(Post #1000) by an Un-Civil Engineer:
Forget gold, oil is the driver of the U.S. economy. The entire economic system is based on cheap oil. In my other life (i.e. the one I take seriously because it pays my bills), I work as an (un-)civil engineer. After 10 years, I am proficient in many aspects of the profession. I am probably most successful as a cost estimator. My specialties are heavy civil and structural construction cost engineer's estimates, and materials costs in general. As a consequence, it is necessary that I closely follow Construction Economics. I also write about it. Today, for reasons that will become obvious, I will do so here.
As a huge employment sector in the U.S., the construction industry has been particularly hard hit by the "Depression" in the construction market. The residential and commercial real estate markets are in the toilet. Heavy civil is limping along.
Construction workers have an official unemployment rate more than double that of the country as a whole. As many workers in this sector were either self-employed or working under the table, in addition to the numbers being skewed by statistical manipulations (such as not counting those whose unemployment benefits have expired as no longer "unemployed), the number is surely far higher.
The competition for work is brutal. Many construction firms are not currently bidding to make a profit, but merely to stay in business. This weak economic climate is a period where it is definitely advantageous to be in an "owner" role, as bids are falling to 2003 or earlier levels. This situation has only been made possible due to the low cost of oil and other commodities brought about by demand destruction in late 2008. A combination of low bids and suddenly rising commodities prices will stall many construction projects and/or force firms to "eat" the difference. (Contracts that contain materials escalation clauses can help to mitigate this problem and can even work as a two-way street: if prices fall the owner keeps the difference.) Weaker firms will eventually fail, thus raising unemployment in the sector even higher. The result will be a few large firms standing, and costs will again rise due to lower levels of competition. The big boys will dominate the market.

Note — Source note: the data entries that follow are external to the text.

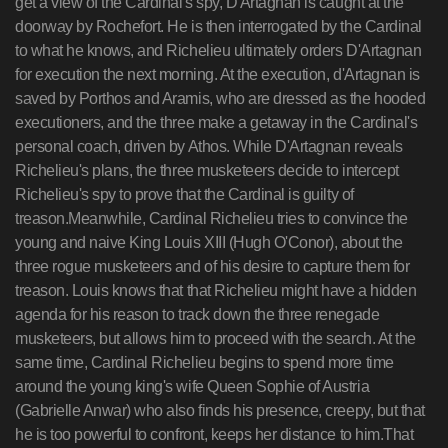
get a view of the Cardinal's spy, D'Artagnan is caught at the
doorway by Rochefort. He is then interrogated by the Cardinal
to what he knows, and Richelieu ultimately orders D'Artagnan
for execution the next morning. At the execution, d'Artagnan is
saved by Porthos and Aramis, who are dressed as the hooded
executioners, and the three make a getaway in the Cardinal's
personal coach, driven by Athos. While D'Artagnan reveals
Richelieu's plans, the three musketeers decide to intercept
Richelieu's spy to prove that the Cardinal is guilty of
treason.Meanwhile, Cardinal Richelieu tries to convince the
young and naive King Louis XIII (Hugh O'Conor), about the
three rogue musketeers and of his desire to capture them for
treason. Louis knows that that Richelieu might have a hidden
agenda for his reason to track down the three renegade
musketeers, but allows him to proceed with the search. At the
same time, Cardinal Richelieu begins to spend more time
around the young king's wife Queen Sophie of Austria
(Gabrielle Anwar) who also finds his presence, creepy, but that
he is too powerful to confront, keeps her distance to him.That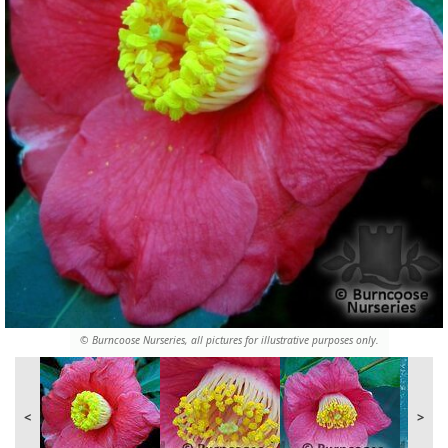
© Burncoose Nurseries, all pictures for illustrative purposes only.
<
>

Although the escalating cost of oil dominates the headlines, other construction related commodities, such as steel, have risen rapidly in the last three months. Is this due to higher demand in the US? The AGC says no. Although there is increased demand from some foreign markers, it appears that speculators are moving back into commodities from the bond markets. However, the cost of oil plays a factor. If energy is more expensive, then production, fabrication and shipping costs rise as well.
Oil is rising for several reasons beyond speculation. Many countries realize that it is a finite resource (at least as far as easily accessible oil is concerned), and are reacting accordingly. However, this does not explain the huge jump in the last 3 months. I (and many others) believe this is driven by the so-called QE2 instigated the Federal Reserve at about that time. QE2 is an attempt to stimulate the economy by lowering the dollar in an attempt to increase US exports. (Some might ask, "What exports?!?") As commodities are priced in dollars, any move to weaken the dollar will inevitably raise costs. Hence, QE2 will only serve to batter the construction industry even harder. At least the stimulus, for all its glaring flaws, kept it from sinking entirely. And, of course, the rising cost of oil will sink others as well. The incompetence of the likes of Bernanke is amazing... (If I was as wrong as he is, I would be out of a job.)
So what's so controversial about what I wrote above? In my view, absolutely nothing, but I have found it almost impossible to get anyone involved in setting policy to listen. They don't want to hear that the Federal Reserve is undermining a large US industry. Even as the data tells them otherwise, they would rather smoke the dope of some imaginary recovery. I once even started a serious blog (under my real name), which included alternative sources beyond the MSM of economic analysis, but gave it up. At first interest was high, but once it became obvious that I did not tow the line of "recovery," I lost most of my readers. (Yet none of my posts were beyond the above in tone.) I quit soon thereafter.
Hence, it is better to have fun with art (even if nobody cares) than scream at a wall (where nobody cares), and I will certainly "keep on keepin' on" here.